US Senator Ted Cruz of Texas started out praising the other speakers, saying he was “So happy with the array of candidates here tonight. We have Senators, Governors and leaders ready to stand and fight.” Like most of the other speakers, Cruz hit hard on the area of religious liberty. He said, “We’ve seen religious liberty under threat at a level that is unprecedented in America. It wasn’t so long ago that the Federal Religious Freedom Restoration Act was supported by such ‘Right-Wingers’ as Chuck Schumer and Ted Kennedy and signed into law by Bill Clinton… We need to remember who we are, a nation founded by men and women fleeing religious persecution…JFK said I will not stand next to a man who will not stand up for religious liberty. How many Democrats would say that now?”
Bobbi’s take: Cruz gained national attention, and the respect of many conservatives, during his 21-hour filibuster. However, his appeal may be limited to social conservatives, as just last week he introduced in the US Senate a constitutional amendment to preserve the states’ rights to define marriage as the union between one man and one woman. This may be desirable for social conservatives, it remains to be seen how it will play out across the party.

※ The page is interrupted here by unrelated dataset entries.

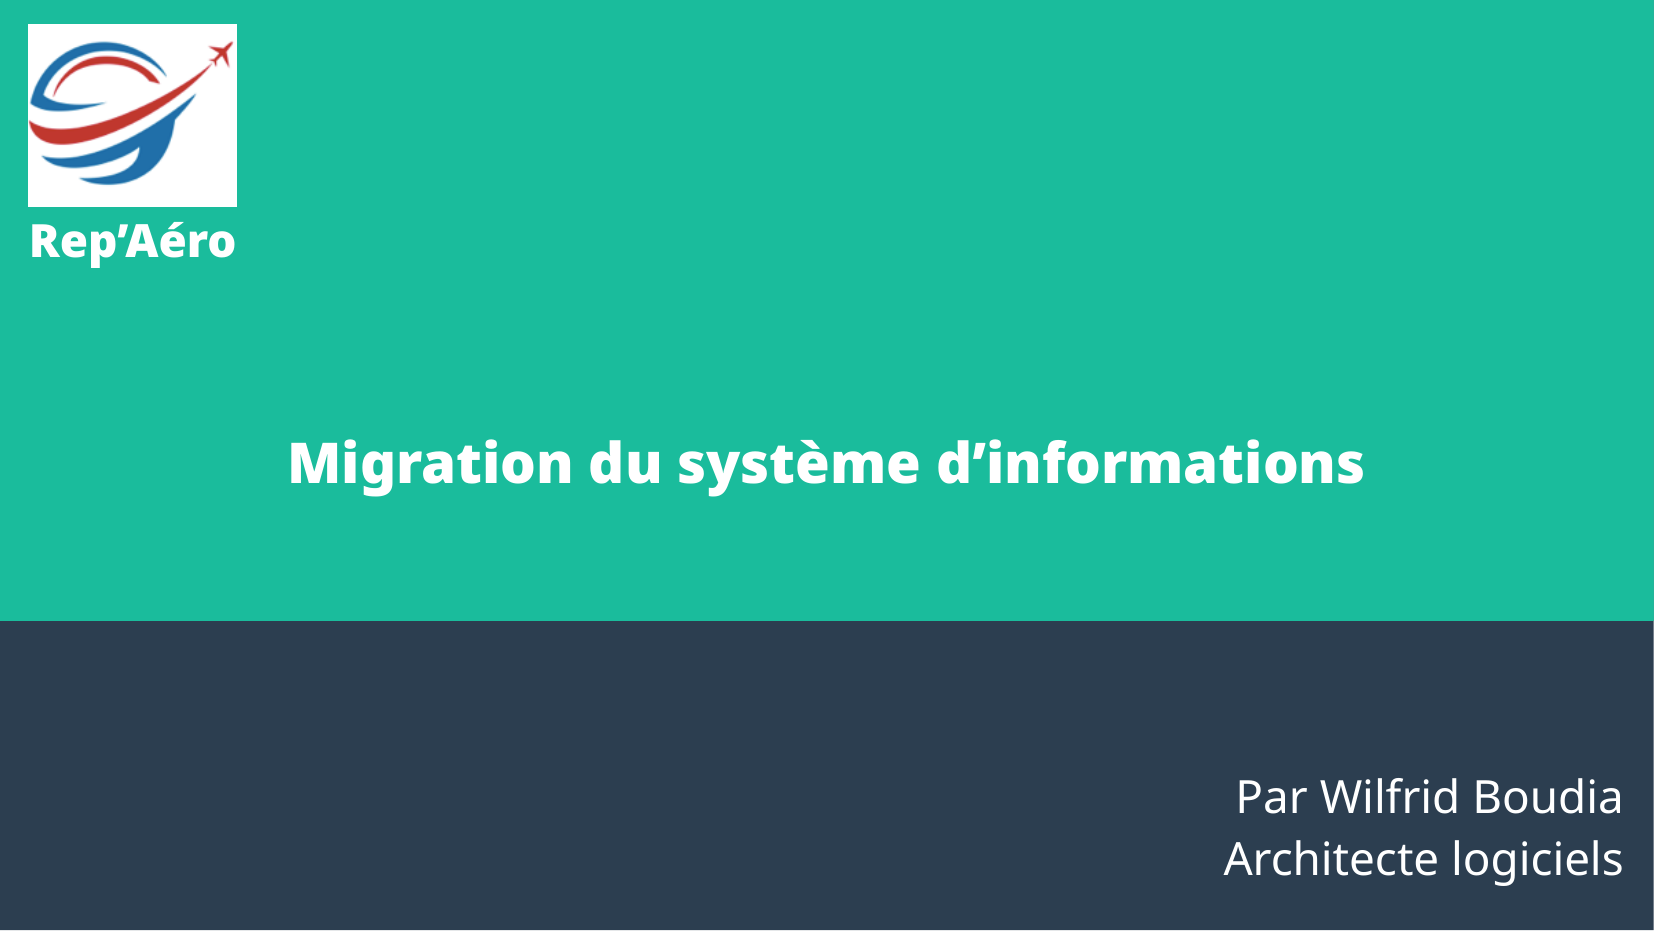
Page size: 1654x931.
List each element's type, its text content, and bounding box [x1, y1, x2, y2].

title Rep’Aéro [0, 177, 266, 325]
title Migration du système d’informations [59, 383, 1595, 502]
picture [28, 24, 237, 207]
subtitle Par Wilfrid Boudia Architecte logiciels [59, 764, 1625, 890]
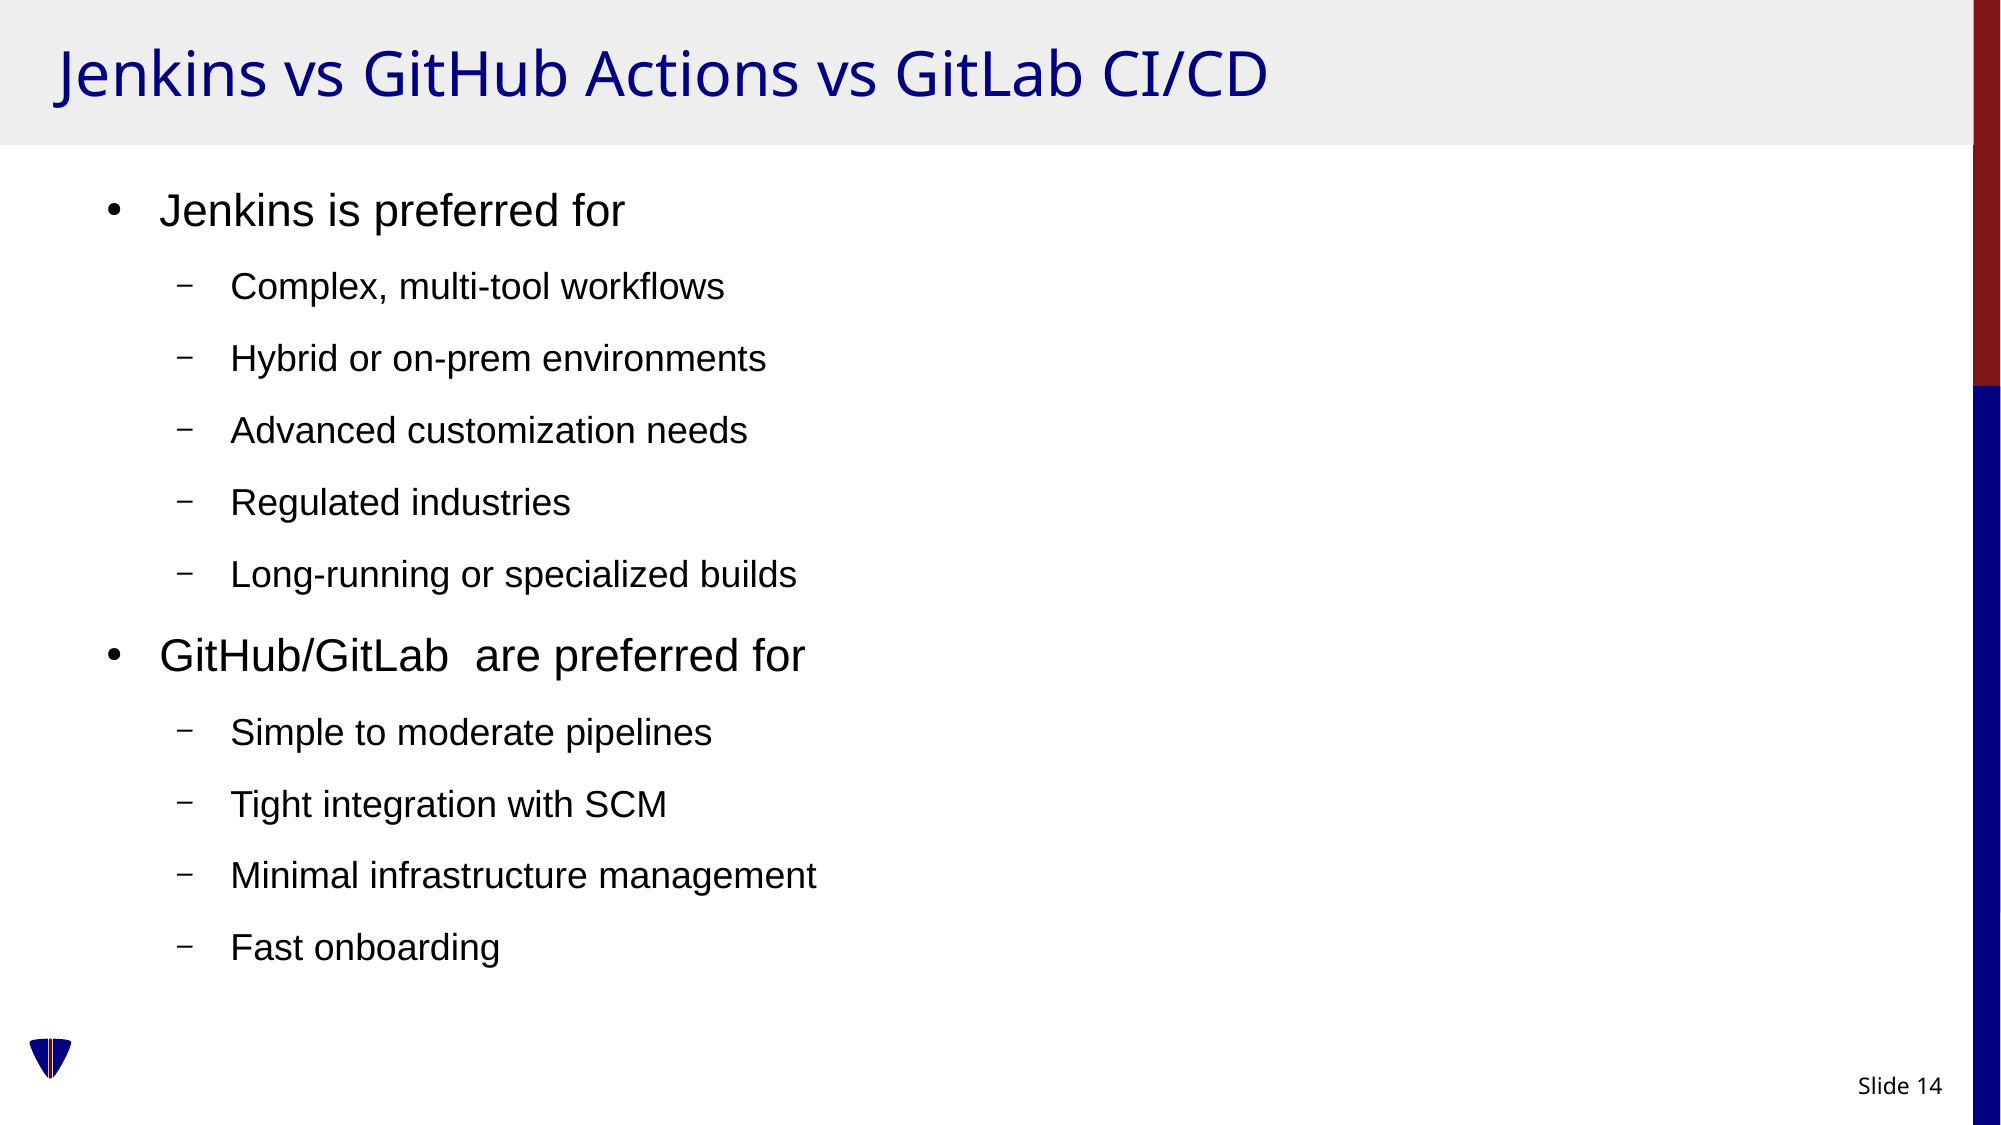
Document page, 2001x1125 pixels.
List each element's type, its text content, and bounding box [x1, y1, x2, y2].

title Jenkins vs GitHub Actions vs GitLab CI/CD [0, 0, 1974, 146]
list Jenkins is preferred for Complex, multi-tool workflows Hybrid or on-prem environments Advanced customization needs Regulated industries Long-running or specialized builds GitHub/GitLab are preferred for Simple to moderate pipelines Tight integration with SCM Minimal infrastructure management Fast onboarding [88, 177, 1873, 1034]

Wisconsin Governor Scott Walker was last to take the stage and began by listing his successes in Wisconsin: Over 150K new jobs created, unemployment down to 4.6 percent from over 9 percent, Planned Parenthood defunded in his first term, and a budget surplus created where a deficit had been. In 2012 he was the first governor to win a recall election and went on to be reelected in 2014, despite living in a “blue state”. One of his biggest applause generators of the night focused on freedom: “Freedom is endowed by our creator, defined by our constitution, and defended by the brave men and women in uniform who protect and serve every day.” Walker praised the voter ID legislation passed in Wisconsin, saying voter ID “makes it easy to vote and hard to cheat”. Walker went on to say that “Americans have the right to religious liberty and the government should back you up on that every time.” Finally, Walker looked toward the future with hope: “What makes America amazing is that all throughout our nation’s history there have been men and women of courage who thought more about the futures of their children and grandchildren than they did about themselves. We need to do what is necessary to make America great again.”
Bobbi’s take: Walker has the tough talk down, and has been a survivor in his own state. As a former Iowan, he was welcomed here. It will be interesting to see how he is received in other states should he decide to run.